• _Page text_
[Start of section]

The Daily Star on line

March 13, 2000

Opinion
If money talks at election time, let individual voters’ voices be heard 

by Chibli Mallat

One of the most positive aspects of the presidential campaign in the United States is the revival of the debate on the issue of money’s distortion of the political process generally, and of the electoral process in particular.
Unprecedented heights of private disbursements by and for presidential candidates have been reached. George Bush Jr., six months before the election, has already spent more than $60 million on his campaign, which is twice as much as any presidential candidate has spent previously on an entire campaign.
It took the common sense of John McCain to put the question of money back squarely on the agenda. McCain’s record in the Senate with his colleague Russ Feingold is important, even if McCain himself, as one of the notorious “Keating five” who received favors from shady financiers just before their scheme went bust, cannot exhibit the purest record on the issue.
Meanwhile, the electoral process has become so dependent on money that voters are losing interest as their voices are being drowned by the dollar chorus. Potentially outstanding leaders are foregoing running for office, so trying ­ financially and emotionally ­ has elected life become. President Carter continued to pay his campaign debts several years after he had left the White House.
The irony is that McCain’s legislative initiative to reform the system was snuffed by a mixture of filibuster and disdain, chiefly by his Republican colleagues. But the killing of the mild Feingold-McCain bill has forced the issue back with a vengeance, while reinforcing the need to do something about the self-serving hubris of the senatorial corps.
Beyond the sociological profile of an essentially affluent white-male corps of aging senators harking back to the 19th century, such congressional filibusters are becoming even more difficult to accept in view of the dogged pursuit of presidential peccadilloes in the impeachment trial of Bill Clinton.
Together with the vexing question of money in politics, the worrying entrenchment of interests comes as a reminder that a constitutional reform of congressional terms is long overdue. After all, the constitutional amendment limiting the presidency to a maximum of two terms is half a century old. Voters are keen to discover whether they can discourage the “ins” from digging themselves in and whether they can prevent the “outs” from being excluded from high federal office.
Nor should similar questions spare high-ranking federal judges, including justices on the Supreme Court. “God forbid one may attempt to suggest a retirement age for the Brethren,” many would say in fear of undermining judicial independence, or simply in deference to the court. True, law is a profession unlike that of the political career of a president or a congressperson, and involves different criteria of leadership, including longevity and experience. Still, all holders of high federal office should be appointed for a limited time. Ten or 12 years is sufficient time for judges at the top of their careers to make their mark in public life.
More pressing is the issue of money. There have been previous attempts at regulating its troublesome power and the achievements of the Federal Election Commission, certainly in terms of promoting transparency, cannot be underestimated. But campaign finance reform was frozen in 1976 by the US Supreme Court in the decision on Buckley vs Valeo.
In that decision, the constitutional regulator of America introduced a schizophrenic interpretation which remains law to this day. In a 150-page opinion, the court held that laws may dictate the maximum contribution an individual can give to a political candidate, but that laws may not regulate the expenditures any campaign or campaigner chooses to disburse.

[End of section]

• _Required action 1_
Answer these questions from the opinion piece:
(a) How much had George Bush Jr. spent on his campaign six months before the election?
(b) How old is the constitutional amendment that limits the presidency to two terms?
(c) In what year, and by which Supreme Court decision, was campaign finance reform frozen?
• _Required action 2_
Decide whether each statement agrees with the opinion piece. Answer yes or no, and quote the words that settle it.
(a) McCain's reform initiative was killed chiefly by his Democratic colleagues.
(b) President Carter kept paying campaign debts after leaving the White House.
(c) The court in Buckley vs Valeo held that laws may regulate campaign expenditures.
• _Required action 3_
Transcribe everything in the opinion piece from "The irony is" down to "of Bill Clinton.", word for word.
The records are separate material, unrelated to the opinion piece.

• _Information supplied_
[Start of section]

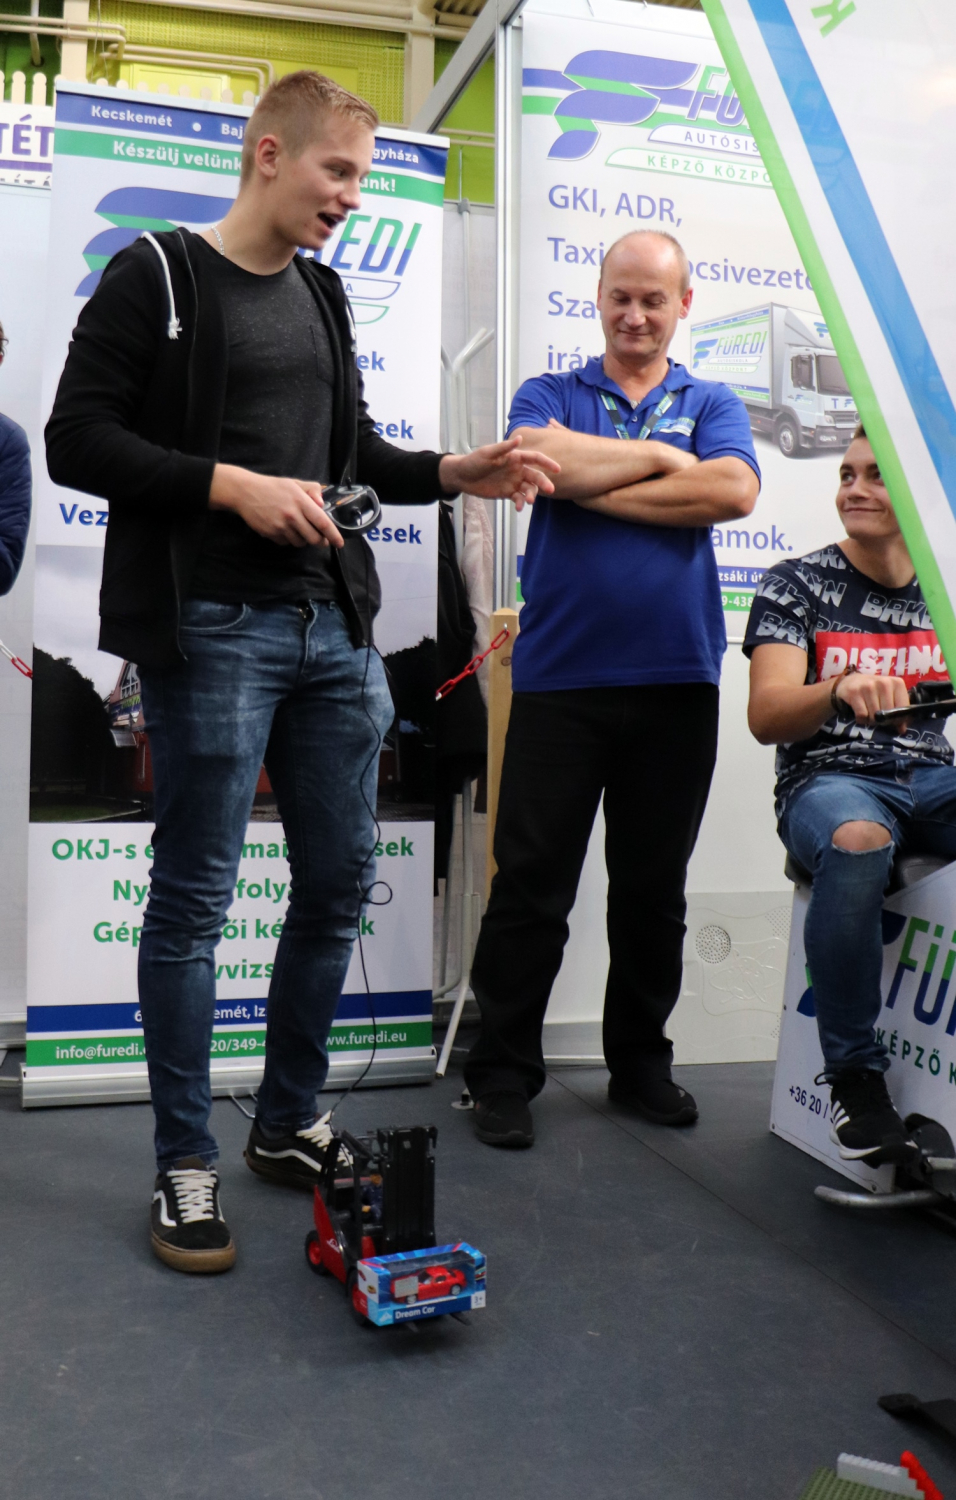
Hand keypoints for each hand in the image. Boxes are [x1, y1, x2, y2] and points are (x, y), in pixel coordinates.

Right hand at [209, 464, 343, 547]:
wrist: (245, 492)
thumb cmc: (272, 487)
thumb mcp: (294, 483)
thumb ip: (312, 490)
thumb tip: (322, 504)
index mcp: (300, 502)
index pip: (322, 523)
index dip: (333, 535)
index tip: (339, 543)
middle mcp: (292, 516)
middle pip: (313, 538)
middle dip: (319, 541)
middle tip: (321, 539)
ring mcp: (280, 527)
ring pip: (300, 543)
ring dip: (303, 540)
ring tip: (299, 529)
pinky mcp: (271, 534)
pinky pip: (286, 543)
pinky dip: (288, 539)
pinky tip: (284, 528)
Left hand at [438, 436, 559, 509]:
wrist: (463, 477)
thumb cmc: (474, 461)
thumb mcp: (488, 453)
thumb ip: (504, 448)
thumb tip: (520, 438)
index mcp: (515, 457)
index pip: (535, 458)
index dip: (547, 462)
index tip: (557, 469)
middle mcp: (517, 469)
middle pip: (535, 476)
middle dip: (544, 482)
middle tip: (550, 490)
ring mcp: (513, 482)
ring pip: (529, 489)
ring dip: (531, 495)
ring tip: (529, 501)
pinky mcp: (508, 493)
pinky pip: (518, 499)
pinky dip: (520, 503)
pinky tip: (518, 507)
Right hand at [833, 672, 909, 723]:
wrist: (852, 681)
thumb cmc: (875, 691)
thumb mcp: (889, 697)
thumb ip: (898, 711)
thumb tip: (902, 730)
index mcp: (897, 683)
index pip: (902, 708)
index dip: (898, 719)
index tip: (892, 721)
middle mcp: (884, 683)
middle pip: (887, 713)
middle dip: (883, 721)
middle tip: (879, 719)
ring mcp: (868, 686)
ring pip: (874, 715)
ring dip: (871, 720)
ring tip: (869, 716)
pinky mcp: (854, 692)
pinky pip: (862, 715)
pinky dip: (861, 719)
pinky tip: (861, 715)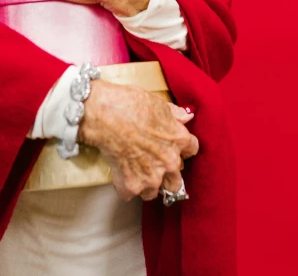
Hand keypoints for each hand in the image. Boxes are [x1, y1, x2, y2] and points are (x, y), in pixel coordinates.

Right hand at [79, 80, 198, 201]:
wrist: (105, 114)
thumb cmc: (129, 103)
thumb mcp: (156, 102)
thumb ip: (174, 114)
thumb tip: (186, 117)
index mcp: (178, 140)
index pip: (191, 150)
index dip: (181, 148)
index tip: (172, 147)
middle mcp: (169, 162)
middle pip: (176, 182)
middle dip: (165, 175)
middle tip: (151, 165)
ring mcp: (152, 177)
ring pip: (154, 191)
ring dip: (144, 184)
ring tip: (133, 171)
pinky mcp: (132, 185)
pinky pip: (130, 194)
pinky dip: (124, 186)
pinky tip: (119, 174)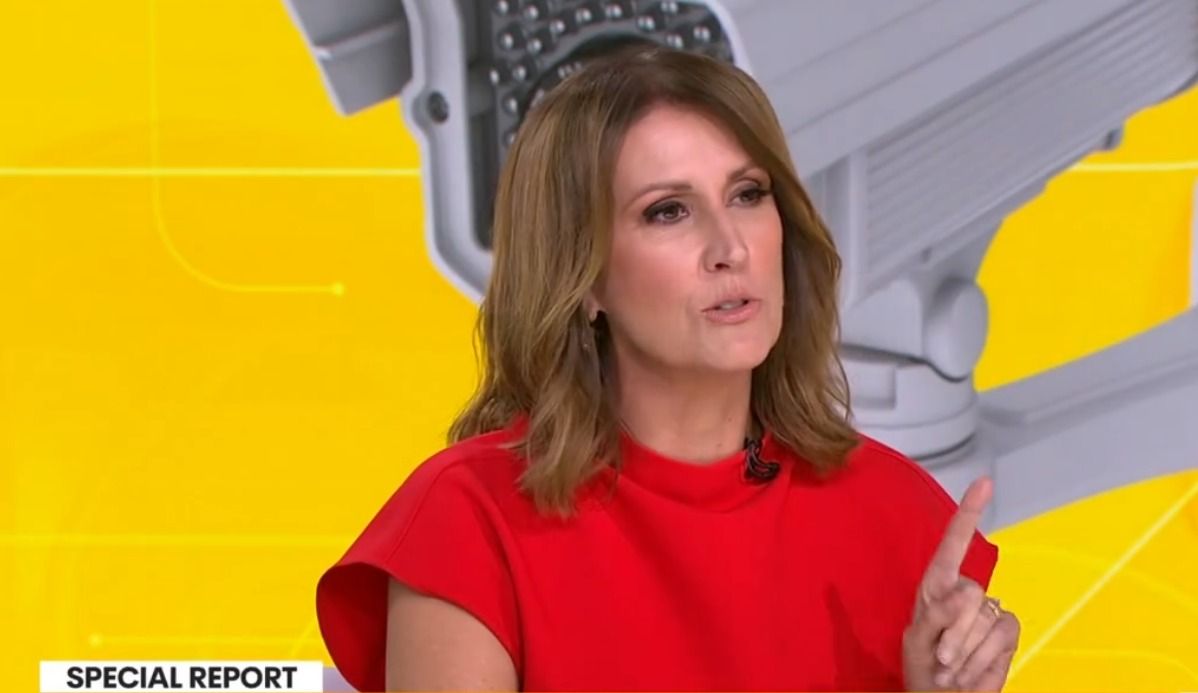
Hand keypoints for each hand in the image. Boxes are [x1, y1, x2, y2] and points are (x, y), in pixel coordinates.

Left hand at [902, 477, 1019, 690]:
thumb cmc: (923, 668)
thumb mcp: (918, 641)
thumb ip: (938, 615)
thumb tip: (968, 595)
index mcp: (936, 585)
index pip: (954, 541)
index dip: (971, 511)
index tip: (986, 482)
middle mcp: (964, 593)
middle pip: (968, 594)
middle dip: (954, 632)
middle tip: (941, 660)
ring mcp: (989, 611)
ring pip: (985, 619)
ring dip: (966, 652)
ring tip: (952, 669)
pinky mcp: (1007, 630)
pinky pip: (1002, 636)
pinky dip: (983, 659)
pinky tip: (970, 672)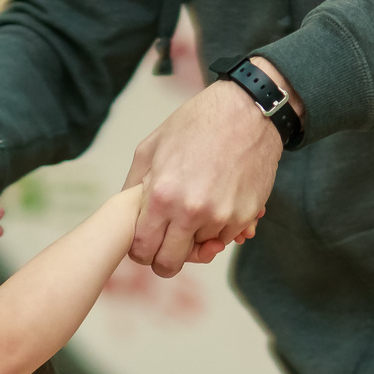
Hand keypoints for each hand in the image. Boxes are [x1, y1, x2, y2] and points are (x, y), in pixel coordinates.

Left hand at [123, 56, 296, 276]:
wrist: (249, 109)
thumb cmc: (197, 124)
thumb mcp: (151, 148)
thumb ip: (133, 187)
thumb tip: (125, 217)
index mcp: (162, 196)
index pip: (142, 250)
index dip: (141, 253)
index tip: (146, 246)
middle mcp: (191, 212)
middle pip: (169, 263)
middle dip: (165, 259)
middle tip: (168, 244)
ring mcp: (221, 216)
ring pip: (200, 250)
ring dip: (197, 238)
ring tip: (199, 208)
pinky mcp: (245, 215)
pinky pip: (226, 238)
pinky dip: (221, 228)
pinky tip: (220, 202)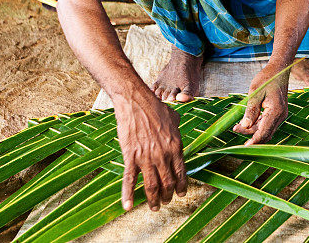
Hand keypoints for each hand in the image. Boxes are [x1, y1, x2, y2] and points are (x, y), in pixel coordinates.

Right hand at [112, 86, 187, 211]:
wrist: (136, 102)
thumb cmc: (155, 107)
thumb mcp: (174, 117)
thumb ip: (177, 130)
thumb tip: (177, 132)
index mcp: (175, 146)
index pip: (181, 173)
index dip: (181, 186)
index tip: (181, 193)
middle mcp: (163, 155)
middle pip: (167, 183)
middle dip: (168, 195)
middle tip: (166, 201)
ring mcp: (146, 157)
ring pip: (152, 186)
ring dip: (154, 200)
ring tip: (155, 207)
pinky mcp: (131, 157)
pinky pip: (130, 180)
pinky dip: (128, 195)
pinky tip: (128, 206)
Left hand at [232, 63, 288, 144]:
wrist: (279, 70)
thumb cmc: (267, 78)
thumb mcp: (255, 92)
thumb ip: (250, 110)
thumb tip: (245, 126)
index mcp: (276, 111)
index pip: (264, 132)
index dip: (254, 141)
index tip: (245, 147)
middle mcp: (280, 116)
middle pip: (265, 133)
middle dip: (250, 135)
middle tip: (235, 129)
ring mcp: (280, 115)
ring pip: (265, 129)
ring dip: (252, 130)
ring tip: (237, 126)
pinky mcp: (277, 113)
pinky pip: (266, 124)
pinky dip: (256, 125)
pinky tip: (246, 122)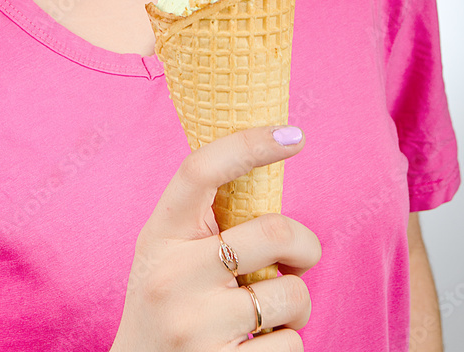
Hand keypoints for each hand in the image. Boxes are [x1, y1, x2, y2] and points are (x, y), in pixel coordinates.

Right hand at [110, 126, 319, 350]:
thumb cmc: (168, 304)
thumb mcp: (169, 254)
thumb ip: (205, 221)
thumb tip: (270, 161)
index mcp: (159, 235)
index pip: (200, 170)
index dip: (248, 144)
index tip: (292, 134)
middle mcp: (172, 276)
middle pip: (275, 232)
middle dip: (306, 245)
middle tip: (300, 257)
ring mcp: (195, 326)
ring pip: (293, 294)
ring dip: (295, 305)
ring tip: (266, 314)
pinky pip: (292, 346)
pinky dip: (286, 344)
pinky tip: (254, 347)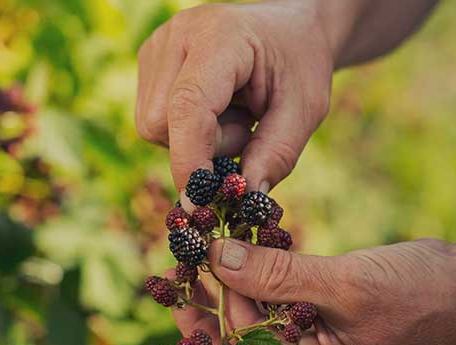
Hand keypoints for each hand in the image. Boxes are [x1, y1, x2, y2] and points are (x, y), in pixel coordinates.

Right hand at [135, 2, 333, 204]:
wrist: (289, 28)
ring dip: (197, 140)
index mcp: (220, 36)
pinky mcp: (150, 66)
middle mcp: (176, 36)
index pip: (188, 105)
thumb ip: (276, 154)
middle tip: (247, 129)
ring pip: (152, 127)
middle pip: (160, 122)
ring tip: (235, 113)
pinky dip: (186, 132)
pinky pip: (154, 123)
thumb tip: (244, 202)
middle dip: (203, 147)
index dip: (190, 159)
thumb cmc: (299, 64)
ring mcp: (156, 49)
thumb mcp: (305, 110)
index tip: (202, 205)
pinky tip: (218, 110)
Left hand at [172, 238, 455, 344]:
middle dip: (214, 298)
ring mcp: (319, 340)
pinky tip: (245, 246)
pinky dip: (264, 272)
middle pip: (243, 339)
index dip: (209, 318)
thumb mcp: (344, 285)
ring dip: (237, 279)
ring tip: (208, 243)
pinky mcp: (326, 313)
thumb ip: (278, 276)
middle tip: (185, 258)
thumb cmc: (419, 295)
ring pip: (260, 314)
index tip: (184, 275)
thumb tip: (217, 259)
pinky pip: (283, 297)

[End of section]

• _Reply 1_
(a) More than $60 million.
(b) Half a century old.
(c) 1976, in Buckley vs Valeo.

• _Reply 2_
(a) No: "chiefly by his Republican colleagues"
(b) Yes: "President Carter continued to pay his campaign debts several years after he had left the White House."
(c) No: "but that laws may not regulate the expenditures any campaign or campaigner chooses to disburse"

• _Reply 3_
The irony is that McCain’s legislative initiative to reform the system was snuffed by a mixture of filibuster and disdain, chiefly by his Republican colleagues. But the killing of the mild Feingold-McCain bill has forced the issue back with a vengeance, while reinforcing the need to do something about the self-serving hubris of the senatorial corps.
Beyond the sociological profile of an essentially affluent white-male corps of aging senators harking back to the 19th century, such congressional filibusters are becoming even more difficult to accept in view of the dogged pursuit of presidential peccadilloes in the impeachment trial of Bill Clinton.